Tuesday, March 06, 2007

(Spin) Doctor, Heal Thyself

As both professionals and an industry, we revel in our own mysteriousness. That’s why there’s so much confusion around how PR is defined.

Time and again I’m asked by friends, family or people I meet: “just what is it that you do again?” People not associated with a marketing profession have a hard time grasping what public relations is and isn’t. For that matter, many of us up to our necks in PR aren’t any wiser.

Advertising has it easy. People understand what an ad is and can connect the logical dots between images, copy writing and media buying. That’s because it’s sensory — as consumers we experience it everyday on TV, billboards, online and the radio. But we can say the same thing about PR . . . it’s all around us, all the time. With the exception of investigative journalism I seriously doubt that any story read, seen or heard today didn’t have someone behind the scenes pulling the strings. It’s just not overt. And yet take a sampling of people across a given PR agency and they’ll be hard pressed to give you a succinct or consistent definition of what we do.

For those of us who focus on B2B and vertical programs, PR activities seem pretty straightforward: media and analysts relations, contributed articles, speaking opportunities, quarterly newsletters, media training . . . but it’s not cut and dried.

For many clients PR stands for “Press Release” and that’s an incredibly shallow and ineffective way to look at things. But it’s a perception that has always been there. A perception that sets strategy, dictates expectation, and minimizes value into the form of a document and a deliverable. Our mediascape is changing and traditional methodologies with it. Will the majority of us be able to adapt to a world where slapping a strap line, quote and boiler plate together isn’t enough? If we want to survive through the next decade, we don’t have much of a choice.

An evolution in PR, caused by the globalization of information and how it’s consumed, is stretching our borders beyond our normal purview of media relations into other areas of the marketing mix. Lead generation, sales support, BLOGS, Wikis, market intelligence, SEO, YouTube and customer reference management have fallen squarely into our ill-defined bailiwick. This should be old news by now. Pundits across the Blogosphere and industry have been talking about this for awhile — articles on New Marketing and New PR come out everyday. It’s a fact: things are changing. For some it means the creation of niche specialists; mini, separate agencies each affecting the influencer pie in a unique way. For others it translates into growing the agency to encompass different things and increasing budgets with a new range of services.

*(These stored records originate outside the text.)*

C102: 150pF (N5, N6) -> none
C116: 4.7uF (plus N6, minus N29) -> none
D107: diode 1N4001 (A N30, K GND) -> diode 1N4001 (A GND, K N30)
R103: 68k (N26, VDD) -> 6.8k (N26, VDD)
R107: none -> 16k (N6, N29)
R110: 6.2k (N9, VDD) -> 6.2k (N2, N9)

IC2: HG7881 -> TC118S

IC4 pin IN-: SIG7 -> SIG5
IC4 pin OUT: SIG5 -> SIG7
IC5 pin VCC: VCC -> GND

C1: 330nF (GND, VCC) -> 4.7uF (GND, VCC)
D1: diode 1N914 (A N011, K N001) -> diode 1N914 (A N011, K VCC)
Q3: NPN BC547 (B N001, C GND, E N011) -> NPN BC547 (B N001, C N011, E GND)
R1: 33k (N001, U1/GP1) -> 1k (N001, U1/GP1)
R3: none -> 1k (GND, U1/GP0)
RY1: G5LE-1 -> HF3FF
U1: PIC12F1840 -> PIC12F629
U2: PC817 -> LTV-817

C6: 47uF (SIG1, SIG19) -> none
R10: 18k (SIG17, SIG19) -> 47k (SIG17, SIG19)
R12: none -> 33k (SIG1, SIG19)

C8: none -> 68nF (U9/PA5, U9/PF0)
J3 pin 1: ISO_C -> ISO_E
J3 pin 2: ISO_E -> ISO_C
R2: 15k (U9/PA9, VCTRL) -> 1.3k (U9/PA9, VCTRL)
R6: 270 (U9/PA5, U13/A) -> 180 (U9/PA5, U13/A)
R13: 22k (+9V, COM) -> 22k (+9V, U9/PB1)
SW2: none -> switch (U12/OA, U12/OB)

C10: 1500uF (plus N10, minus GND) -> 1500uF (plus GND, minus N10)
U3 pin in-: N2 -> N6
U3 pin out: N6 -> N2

Instead of trying to expand or fragment the definition of PR, we should begin redefining what it is that we do.

I for one don’t feel that as an industry we relate to the public. But we are doing some pretty radical things. We’re shaping influence across audiences and multiple mediums. We're opening new channels that target the individual as well as the mass market. We're creating groundswells of excitement through viral programs that never get published in a newspaper or magazine. We’re driving top and bottom line results behind specifically defined business objectives. We’re using sophisticated tools to reach further, track and measure effectiveness, and we’re building technology to make sure that our clients and their products and services are paid attention to and considered.

PR has an opportunity to rebrand itself. We should use that opportunity to further demonstrate our worth not only through new services and capabilities but to establish the fundamental necessity of what we bring to the table. Maybe we even do away with the letters 'P' and 'R' all together.

While we're at it, a nice, clear identity wouldn't hurt either.